When Liliuokalani, Hawaii’s last queen, formally abdicated in 1895, the new Republic of Hawaii seized a cache of her diaries and writings. Some of these records were burned on the eve of her arrest for treason and other records did not surface until 1921, four years after Liliuokalani died.

The saga of these records mirrors the controversy and stealth surrounding Hawaii’s loss of sovereign status. The eighth monarch of the Kingdom of Hawaii, Liliuokalani advocated restoring the monarchy’s authority and expanding the rights of native Hawaiians. Obviously she was an impediment to the movement that led to the annexation of Hawaii as a U.S. territory in 1898.

Almost 100 years later, in 1993, the US Congress issued a formal apology for the government’s role in these events, but collecting Liliuokalani’s diaries and records took quite a bit longer.

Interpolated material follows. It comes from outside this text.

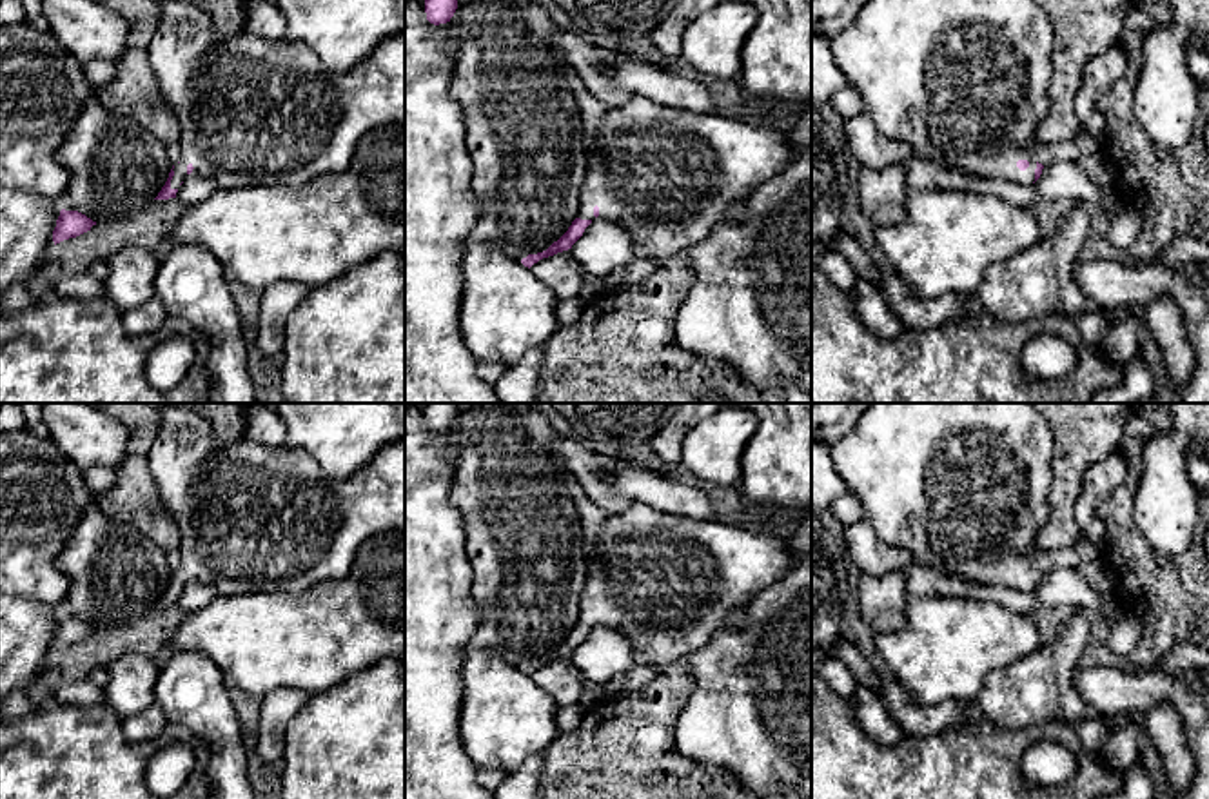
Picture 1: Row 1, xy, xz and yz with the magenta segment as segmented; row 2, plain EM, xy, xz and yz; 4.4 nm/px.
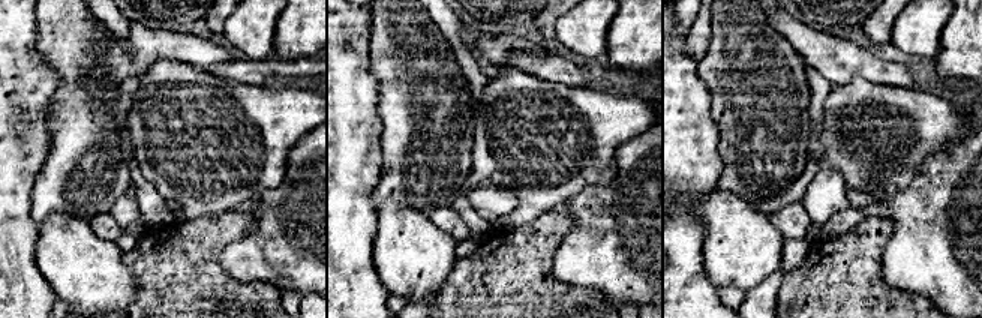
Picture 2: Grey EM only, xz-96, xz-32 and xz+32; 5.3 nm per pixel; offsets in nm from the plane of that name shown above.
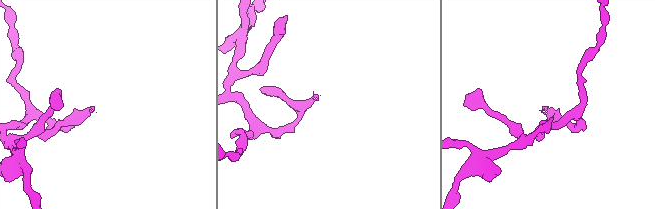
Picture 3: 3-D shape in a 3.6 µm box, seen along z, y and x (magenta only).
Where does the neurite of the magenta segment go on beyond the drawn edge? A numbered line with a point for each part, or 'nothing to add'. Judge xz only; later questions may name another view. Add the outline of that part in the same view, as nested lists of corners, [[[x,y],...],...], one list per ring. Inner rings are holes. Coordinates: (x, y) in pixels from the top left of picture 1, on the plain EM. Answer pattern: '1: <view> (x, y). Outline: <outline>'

David W. Forbes a renowned expert on nineteenth century Hawaii and author of many published works on Hawaii, launched his first foray into the Hawaiian archives as a teenager in 1950. Since then he has spent years poring over boxes of records, newspapers and letters. Only three years ago, he discovered that a family member of Liliuokalani’s, Louis Koch (Gussie) Schubert, had in her possession a different, longer version of L’s 1889 diary than the one in the state archives. With this new resource Forbes compiled her diaries, replete with his commentary based on his many years focused on this remarkable period of Hawaii’s history.

Beyond Liliuokalani’s pivotal role in political events, her diaries offer a view of her daily life, family and many interests. Hers is likely the only journal on the planet that recounts a luau in 1889 with Robert Lewis Stevenson in attendance.



Journal keepers guard history. The riddles of mind-bending science, the dangers of an expedition, how your great-grandmother managed to find a job during the Depression, or what sort of thing she found funny, with time even the most mundane details become almost sacred. It’s exciting to think of how many hidden or forgotten journals have yet to be discovered. Even more tantalizing, what is it that someday, someone will wish you had written about? The time is ripe to open a journal and let the conversation begin.